Alert Rules

Alert rules watch your fleet for conditions you define and trigger actions automatically — sending notifications, creating PSA tickets, running remediation scripts, or escalating to On-Call.

Alert Types

Threshold Alerts

Trigger when a numeric metric crosses a threshold for a sustained duration.

Examples:

• CPU usage > 90% for 5 minutes
• Disk free space < 10 GB
• RAM usage > 95% for 10 minutes
• Network throughput > 500 MB/s

Configuring a threshold alert:

1. Navigate to Alert Rules → New Rule.
2. Set Type to Threshold.
3. Select the Metric (CPU, RAM, Disk Free Space, Network, or a custom metric).
4. Set the Condition (greater than, less than, equals).
5. Enter the Value and Unit.
6. Set the Duration — how long the condition must be sustained before the alert fires (1–60 minutes).

State Change Alerts

Trigger when a service, process, or connectivity state changes.

Examples:

• Windows service wuauserv transitions from Running → Stopped
• Device goes offline (agent heartbeat missed for 5+ minutes)
• Process sql.exe stops running

Configuring a state change alert:

1. Set Type to State Change.
2. Select Target — Service, Process, or Agent Connectivity.
3. Enter the service or process name.
4. Set the Trigger State — which state transition fires the alert (e.g., Running → Stopped).

Event Log Match Alerts (Windows)

Trigger when a Windows Event Log entry matches a pattern.

Examples:

• Event ID 4625 (failed logon) fires more than 10 times in 5 minutes
• Event ID 6008 (unexpected shutdown) appears in the System log
• Any event with Source Disk and Level Error

Configuring an event log alert:

1. Set Type to Event Log Match.
2. Select the Log — System, Application, or Security.
3. Filter by Event ID, Source, Level (Error, Warning, Critical), or any combination.
4. Optionally set a Frequency Threshold — fire only if the event occurs N+ times within a window.

Alert Severity Levels

Severity	Color	Use For
Info	Blue	Informational events, non-urgent
Warning	Yellow	Degraded performance, attention needed
Critical	Red	Service outage, active failure, security event

Alert severity affects dashboard display, PSA ticket priority, and On-Call escalation eligibility.

Alert Actions

Each alert rule can have one or more actions.
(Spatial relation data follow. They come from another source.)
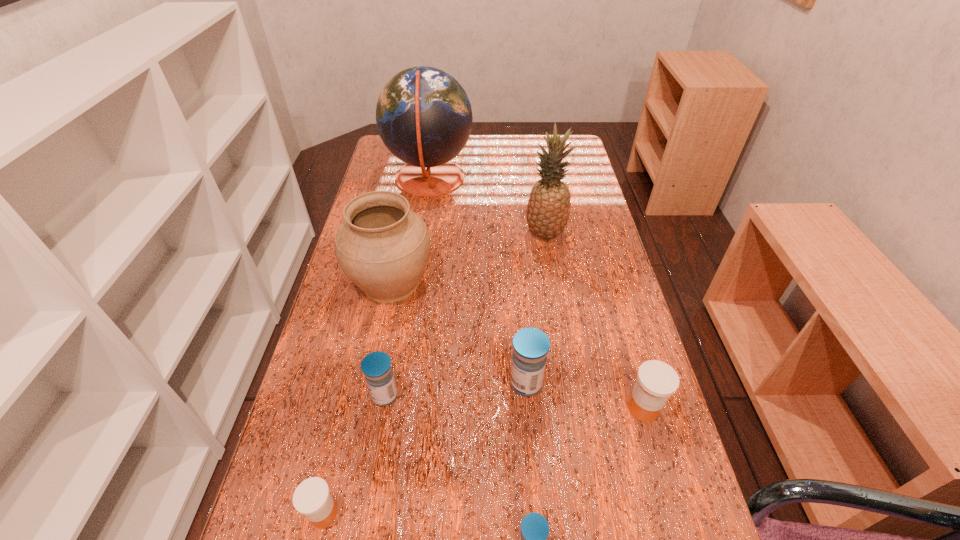
Find the location of a particular element. the farthest object is located at coordinates (424, 117).

At what (x,y) coordinates should I click in order to perform the action: click on pineapple. Please return your answer as a coordinate pair (x, y). Looking at the image, I should click on (548, 209).

This screenshot has width=960, height=540. I want to click on the sixth shortest object, so click(x=383, y=247).

Image resolution: width=960 pixels, height=540 pixels. I want to click on urn, so click(x=383, y=247).

Where is `the biggest blue medicine`? This screenshot has width=960, height=540. the biggest blue medicine is located at coordinates (530, 345).

Identify the location of the tallest medicine. (530, 345).

Find the location of a particular element. The width and height of the screenshot is (960, 540). the second smallest blue medicine is located at coordinates (376, 366).

Locate an element on the screen. the leftmost blue medicine is located at coordinates (376, 366).

This screenshot has width=960, height=540. I want to click on the right orange medicine, so click(656, 381).

Find the location of a particular element. The width and height of the screenshot is (960, 540). the rightmost medicine is located at coordinates (656, 381).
Actions execute when the alert fires.

Notify

Send a notification by email or SMS to one or more recipients:

• Select Action → Notify.
• Choose notification recipients (individual users or notification groups).
• Customize the notification message template.

Create PSA Ticket

Automatically create a ticket in The One PSA with device context pre-filled:

• Select Action → Create PSA Ticket.
• Choose the Board, Type, and default Priority.
• The ticket body includes device name, OS, current metric value, and alert timestamp.
• Duplicate prevention: if an open ticket already exists for the same alert rule + device, a new ticket is not created.

Run Script

Automatically execute a script on the affected device:

• Select Action → Run Script.
• Choose an approved script from your library.
• Set any required parameters.

Useful for self-healing automations: service stops → alert fires → restart script runs.

Escalate to On-Call

For critical alerts that need human attention outside business hours:

• Select Action → Escalate to On-Call.
• Choose the On-Call schedule to page.
• Set the Delay — how long to wait before escalating (e.g., 5 minutes after the alert fires).

Only available for critical severity alerts.

Alert Suppression Windows

Suppress alerts during planned maintenance to avoid alert storms:

1. Navigate to Devices and select the target device or group.
2. Click Maintenance Mode.
3. Set the start and end time.
4. During the maintenance window, all alert rules for that device are suppressed.

You can also suppress a specific alert rule globally:

1. Open the rule in Alert Rules.
2. Click Suppress → Until and set a datetime or duration.

Alert Grouping

Prevent alert storms when many devices fail simultaneously:

1. Open or create an alert rule.
2. Enable Group Alerts.
3. Set the Grouping Window — e.g., 10 minutes.
4. Set the Max Individual Alerts — e.g., 3.
5. After 3 individual alerts, subsequent triggers within the window are grouped into a single summary alert.

Summary alerts show the count of affected devices and can be expanded to see the full list.

Default Alert Rule Templates

The following rules are pre-configured when you first enable RMM:

Rule	Default Threshold	Severity
High CPU	> 90% for 5 min	Warning
High RAM	> 95% for 5 min	Warning
Low Disk Space	< 5 GB free	Critical
Device Offline	Heartbeat missed > 10 min	Critical
Critical Patch Missing	Severity = Critical + unpatched > 7 days	Warning

Edit or delete default rules under Alert Rules. They can be restored from the template library at any time.